* Given entries:

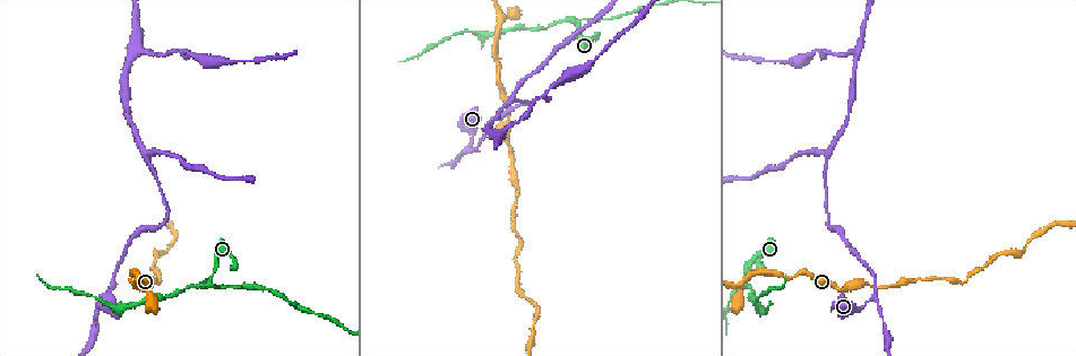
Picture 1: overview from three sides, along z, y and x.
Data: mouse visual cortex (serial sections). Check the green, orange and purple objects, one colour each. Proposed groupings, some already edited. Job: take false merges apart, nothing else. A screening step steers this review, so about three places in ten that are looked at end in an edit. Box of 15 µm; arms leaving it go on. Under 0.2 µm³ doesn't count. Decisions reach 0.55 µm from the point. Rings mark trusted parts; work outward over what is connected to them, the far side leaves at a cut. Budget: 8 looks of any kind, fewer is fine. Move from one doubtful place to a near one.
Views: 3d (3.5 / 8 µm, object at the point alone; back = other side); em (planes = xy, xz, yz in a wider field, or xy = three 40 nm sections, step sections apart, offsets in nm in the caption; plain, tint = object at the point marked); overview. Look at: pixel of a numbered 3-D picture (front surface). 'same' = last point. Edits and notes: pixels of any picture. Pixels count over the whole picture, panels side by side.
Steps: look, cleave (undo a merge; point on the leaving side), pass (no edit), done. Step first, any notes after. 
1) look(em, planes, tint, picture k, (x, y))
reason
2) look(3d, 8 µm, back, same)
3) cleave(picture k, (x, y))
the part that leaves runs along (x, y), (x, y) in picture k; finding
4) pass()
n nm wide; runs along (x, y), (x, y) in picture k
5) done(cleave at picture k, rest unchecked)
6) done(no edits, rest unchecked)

look(3d, 3.5 µm, picture 1, (207, 283))
sharp bend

* Instructions for the task: Copy back, word for word, every line between the top of the material above and the line that contains "Data: mouse visual", both included, without any pictures.

* Output:
Picture 1: overview from three sides, along z, y and x.
Data: mouse visual cortex (serial sections). Check the green, orange and purple objects, one colour each. Proposed groupings, some already edited. Job: take false merges apart, nothing else. A screening step steers this review, so about three places in ten that are looked at end in an edit. Box of 15 µm; arms leaving it go on. Under 0.2 µm³ doesn't count. Decisions reach 0.55 µm from the point. Rings mark trusted parts; work outward over what is connected to them, the far side leaves at a cut. Budget: 8 looks of any kind, fewer is fine. Move from one doubtful place to a near one.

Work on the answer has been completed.